It is so easy to become complacent in college. Over the last two or three weeks, I've lived my life problem set to problem set. I spend most of my time either in the library or at my desk, and I don't have time for friends until the weekend. The excitement has faded out of the work, the challenge has been and must be met each week, and school has transformed into something resembling a job. And so I've been floating along with my head down and my hopes hidden. Those violent dreams that kept me up in August have retreated to somewhere in the back of my mind, and my focus has been on the present, the here, the now, the next assignment, the next test. I even stopped running for a two week span. And so I've been trudging along, content but not on fire.
Then two days ago, I decided to go for a run. It was absolutely terrible for the first two miles. My ankles ached, muscles rebelled, and I couldn't find my stride. And then, when my body realized that I wasn't stopping, things started to click. My gait evened out, my protesting limbs silenced, and my pandora station even got its act together. It was wonderful, so naturally I decided to lunge the length of my hall. The following day, I was more sore than I expected, but also so much happier and relaxed. The weather was dreary by the average person's standpoint, but I was loving its threatening clouds, oppressing humidity, and warm breeze. Blacksburg weather seemed to mirror my feeling that things are changing and that I need some wildness back in my life. So of course, summer child that I am, I celebrated the wild, wonderful weather by donning a skirt and letting my hair do its crazy rain-loving thing. I swirled throughout my day yesterday in a haze of daydreams and Econ, and ended my day with a run in the unseasonably warm rain.
This morning, I woke up with something closer to the fire I knew this summer. My drive is coming back, and its source is something as simple as getting outside and moving. In statics, my professor wrote an equation on the board and followed it by saying, "Don't worry about this unless you're ESM or Aerospace. The rest of you won't need as sound of a theoretical background." Two days ago, I would have been relieved to have one less thing to know.
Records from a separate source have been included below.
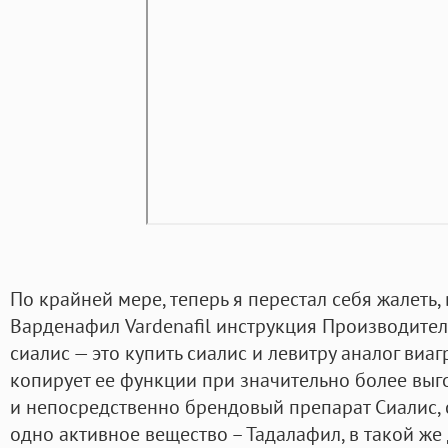
По крайней мере, теперь я перестал себя жалеть, 
Варденафил Vardenafil инструкция Производител
сиалис — это купить сиалис и левитру аналог виа
копирует ее функции при значительно более выго
и непосредственно брендовый препарат Сиалис, 
одно активное вещество – Тадалафил, в такой же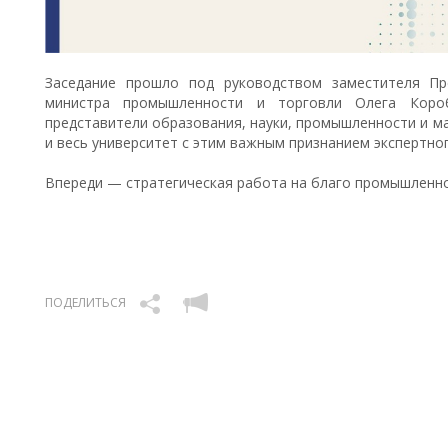
Заседание прошло под руководством заместителя Пр
министра промышленности и торговли Олега Коро
представители образования, науки, промышленности и м
и весь университет с этим важным признанием экспертно
Впереди — стратегическая работа на благо промышленно
ПОДЕЛИТЬСЯ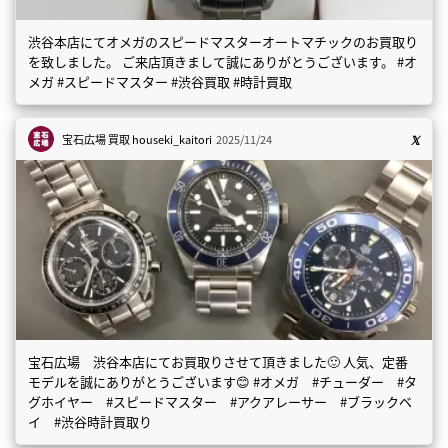
渋谷本店にてオメガのスピードマスターオートマチックのお買取り
を致しました。 ご来店頂きまして誠にありがとうございます。 #オ
メガ #スピードマスター #渋谷買取 #時計買取
宝石広場 買取
houseki_kaitori
2025/11/24
宝石広場 渋谷本店にてお買取りさせて頂きました🙂 人気、定番
モデルを誠にありがとうございます😊 #オメガ #チューダー #タ
グホイヤー #スピードマスター #アクアレーサー #ブラックベ
イ #渋谷時計買取り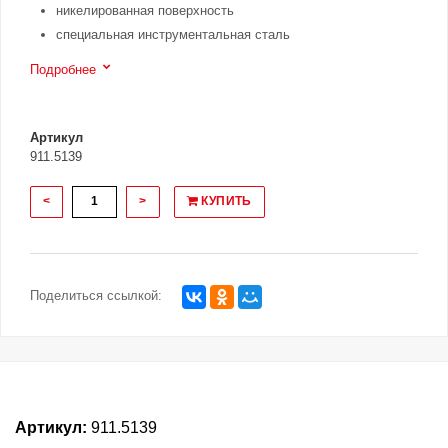
никелированная поверхность
специальная инструментальная сталь
Подробнее
Артикул
911.5139
<
>
КУПИТЬ
Поделиться ссылкой:
Артикул:
911.5139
This morning, however, his comment really made me angry. Why shouldn't I learn that too? I even, for a fleeting second, contemplated switching to aero just so I could meet the challenge. After those fleeting seconds, I realized something. The fire's back.
Closing quote of the month:
Walk with the dreamers, the believers, the courageous, the cheerful, the planners, to doers, the successful people with their heads in the clouds and their feet on the ground. Let their spirit ignite a fire within you to leave this world better than when you found it.